Ante Bilic is based in Saratoga. He owns four enterprises in
Sunnyvale. Now he wants to buy a restaurant, El Amigo, in Gilroy
and convert it into a strip club. He has spent $4,185 so far in his
quest for a permit. His request goes to the Planning Commission
next, then to City Council. This is a moral issue.
Ante Bilic is based in Saratoga. He owns four enterprises in Sunnyvale. Now he wants to buy a restaurant, El Amigo, in Gilroy and convert it into a strip club. He has spent $4,185 so far in his quest for a permit. His request goes to the Planning Commission next, then to City Council. This is a moral issue.
Oh, I will grant that there are monetary aspects. Let’s consider those first. El Amigo is failing, because the food is not good. Gilroy could use another good Mexican restaurant. La Victoria does well with good Mexican food; Chevy’s does well with good quasi-Mexican food; Super Tacqueria and Gaeta’s do well with their excellent burritos. Gilroyans routinely drive to San Juan Bautista to enjoy Dona Esther’s fine Mexican food. Gilroy could support another good Mexican restaurant, particularly so close to the Outlets, where Applebee’s and In-and-Out are always crowded.
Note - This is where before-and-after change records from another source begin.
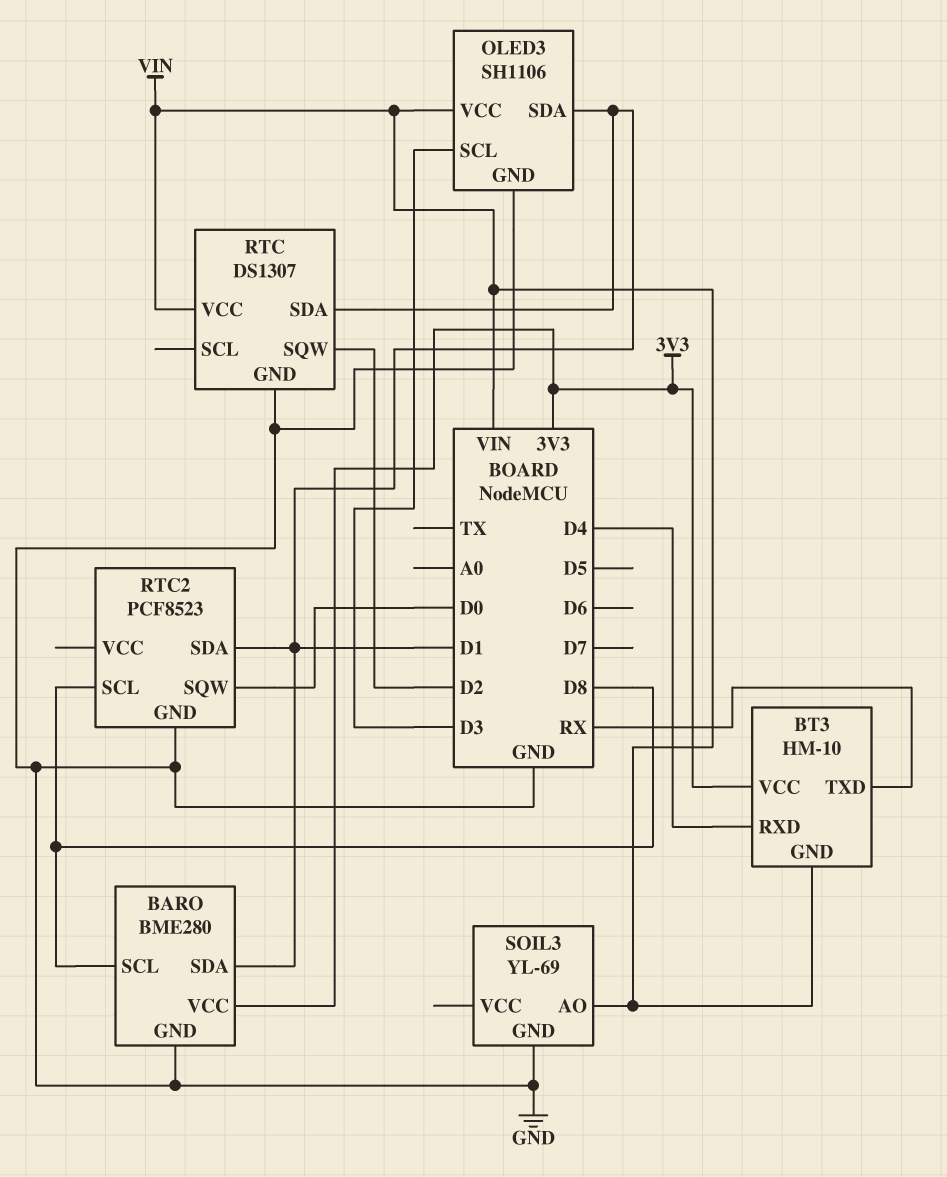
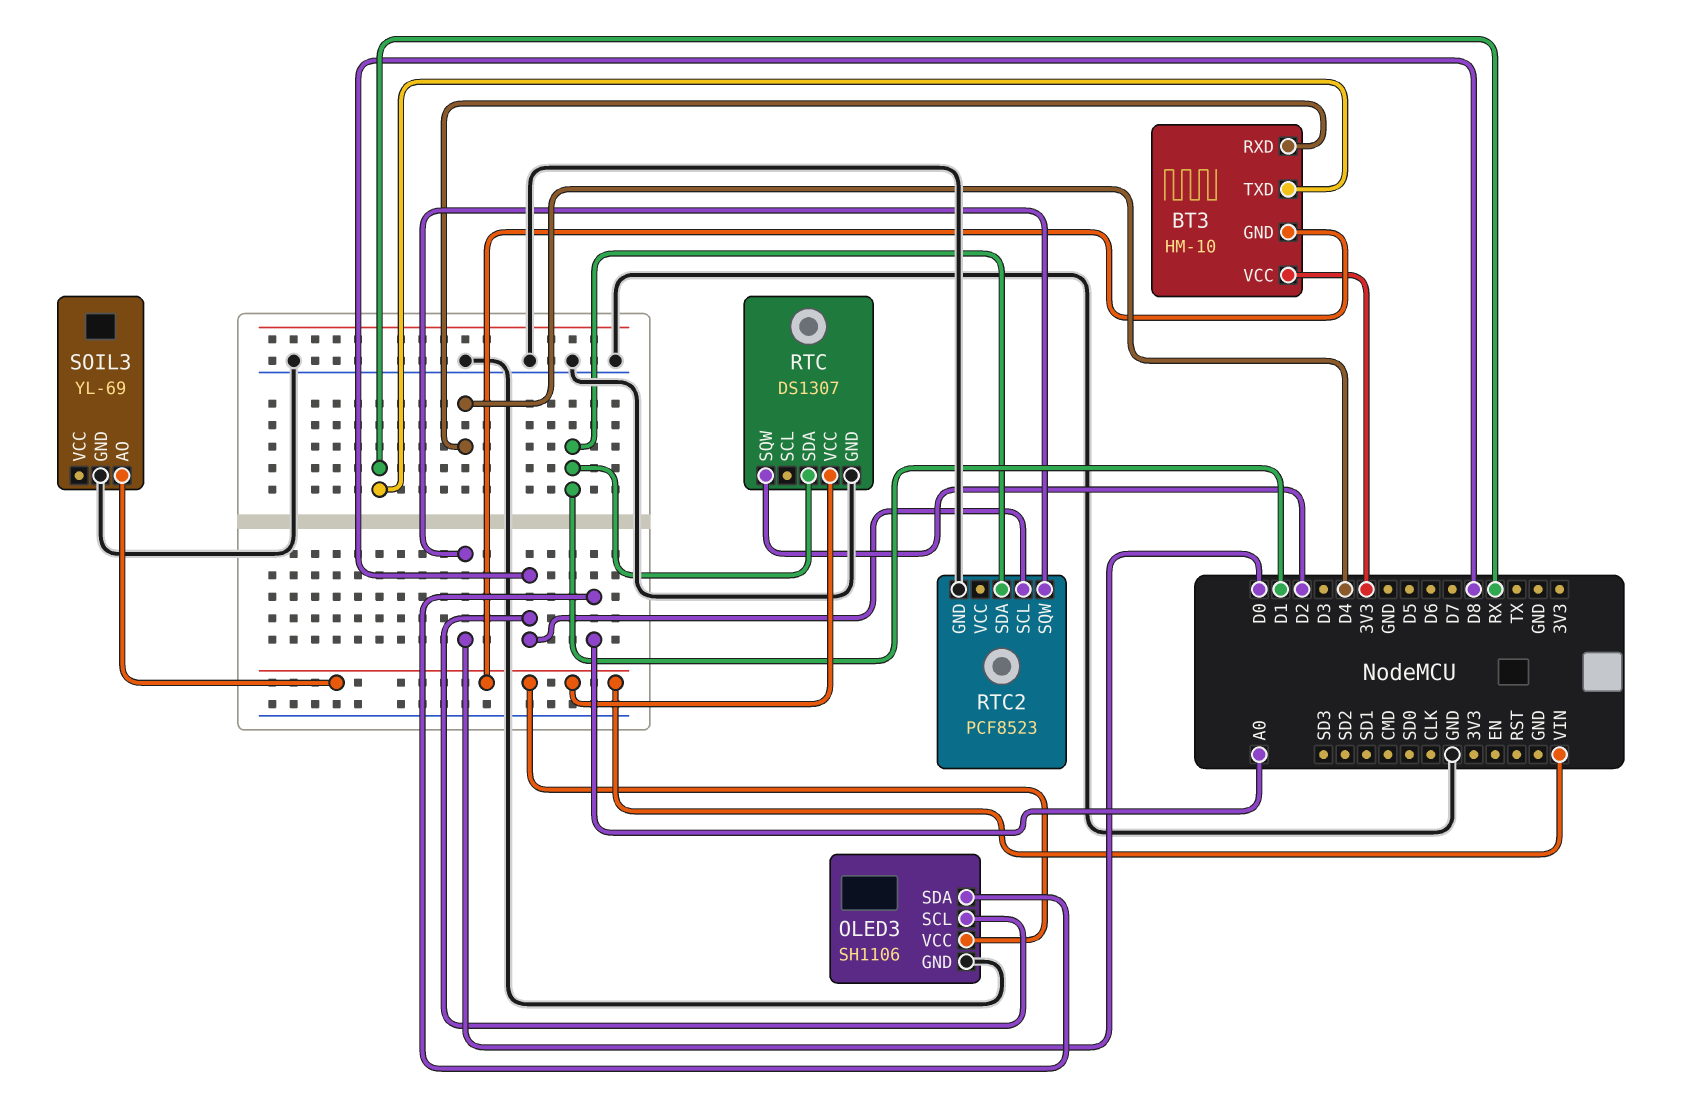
BARO: BME280 -> none
BARO pin GND: GND -> none
BARO pin SCL: D8 -> none
BARO pin SDA: D1 -> none
BARO pin VCC: 3V3 -> none
OLED3 pin SCL: D3 -> D8
OLED3 pin SDA: D1 -> A0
A strip bar will probably prosper. It will therefore bring in tax revenue. On the other hand, Home Depot and Staples, in the same parking lot, will undoubtedly suffer losses: at least some of their customers will go to Lowe’s or Office Max rather than run a gauntlet of lechers. If their losses are severe enough, they will close, meaning job losses as well as losses in tax revenues.
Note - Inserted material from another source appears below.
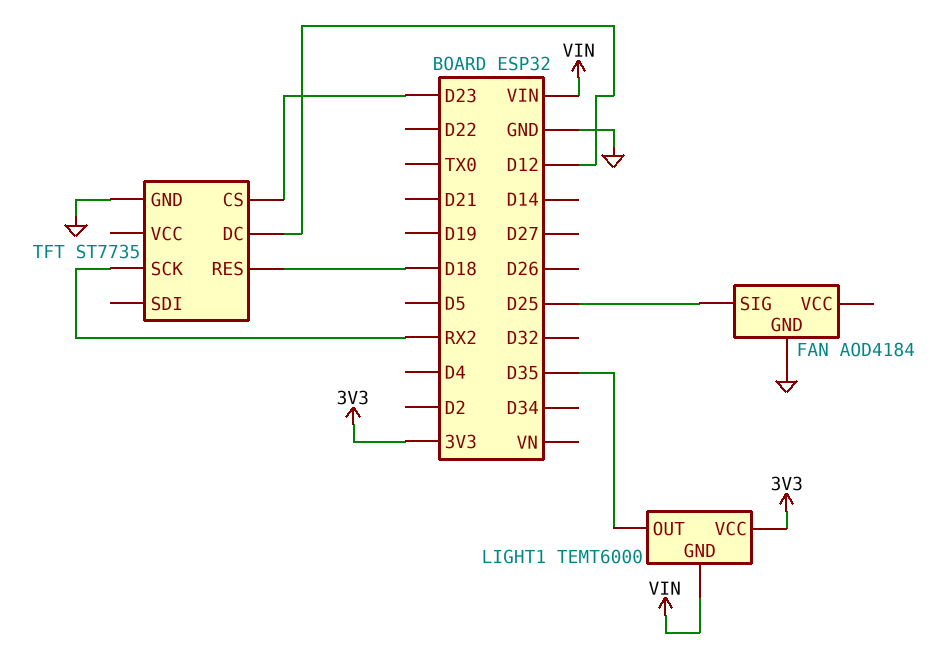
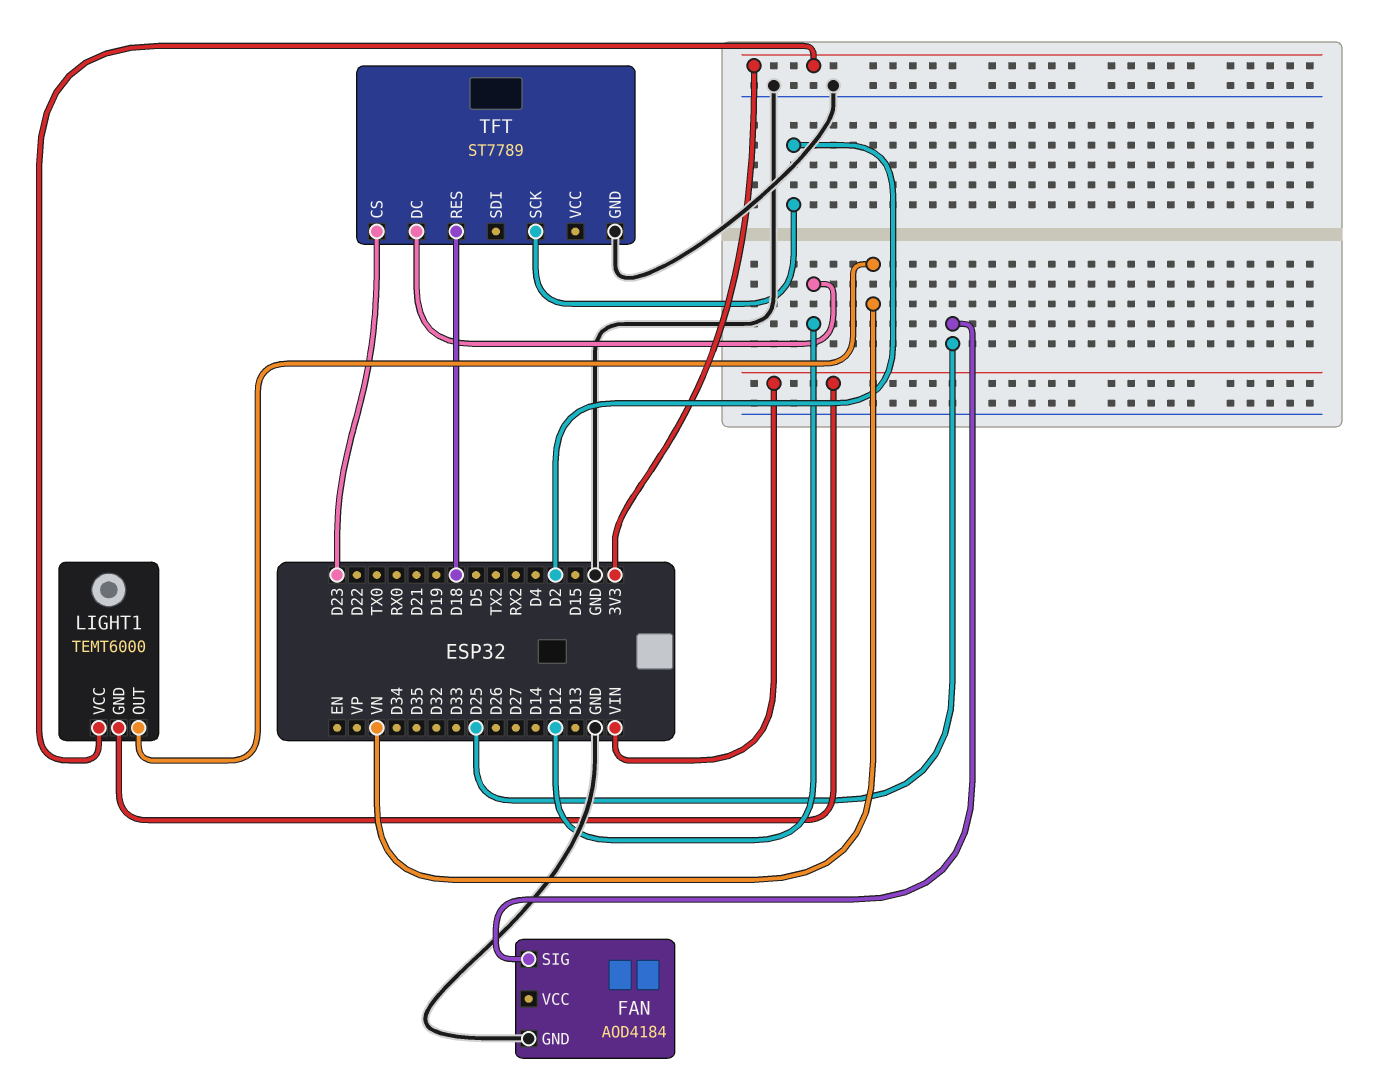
LIGHT1 pin OUT: D35 -> VN
TFT: ST7735 -> ST7789
TFT pin SCK: RX2 -> D2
Of course, Gilroy will have job openings for strippers. Note that although Ante Bilic is based in Saratoga, his topless bars and strip clubs are located in Sunnyvale. Did he even try to open one in Saratoga? If so, did Saratoga decide that a strip club was not an enterprise that fit the image of their city? If not, did even Bilic not want to sully his hometown with such an establishment? And how did Sunnyvale end up with four of them? Did they come in all at once? Or was it that once one was approved, the commission and council could not think of any plausible reason for denying a second, third, and fourth permit?
Ante Bilic has avoided charges and won labor lawsuits. He has never had a permit revoked. His dancers have sued him for unfair business practices. His club was searched by police in connection with a prostitution sting. Four dancers eventually pled guilty to lewd and lascivious acts in public – probably a plea bargain. How much did it cost the city of Sunnyvale in police time and court costs to handle these matters?
My husband routinely travels abroad on business: Denmark, France, Italy, Israel, Taiwan, Hong Kong, Japan, Singapore. Wherever he goes, when he tells people where he is from, they smile, nod and say: “Oh, Gilroy… garlic.” For the last five years, he has been getting another response. Sometimes, they smile, nod, and say, “Oh, Gilroy … Outlets.” In five more years, they could be saying: “Oh, Gilroy … strip clubs.”
Monetary considerations, including considerations of damage to the city’s reputation, are all matters that should be considered by the Planning Commission. If the Planning Commission is short-sighted enough to approve this permit, then the City Council, as our representatives, must deny it.
It is popular to scoff at morality these days. Anyone with enough backbone to say that something is bad can expect to be jeered at for being judgmental. But judgment is just the ability to recognize that some things are good and other things are bad. And morality is either the immutable law of God or the distilled wisdom of millennia of experience.
Planning Commissioners and Councilmembers alike should be asking themselves three questions. Would you want your daughter to be working in a strip club? Would that be a good entry on her resume? And if it is not good enough for your daughter, why would it be good enough for any woman in Gilroy?
In 1996, a downtown bar, As de Oros, was busted for hiring a 17-year-old to lap dance. The girl’s 16- and 13-year-old sisters were in the bar watching her dance. The city council ended up spending hours and days and many, many dollars investigating this in a quasi-judicial procedure. Approving this permit will encourage the sexual exploitation of women and children. Just say no. Even if it is the moral thing to do.
Cynthia Anne Walker is a mother of three, a mathematics teacher and a former engineer. She is a published, independent author. Her column appears each Friday.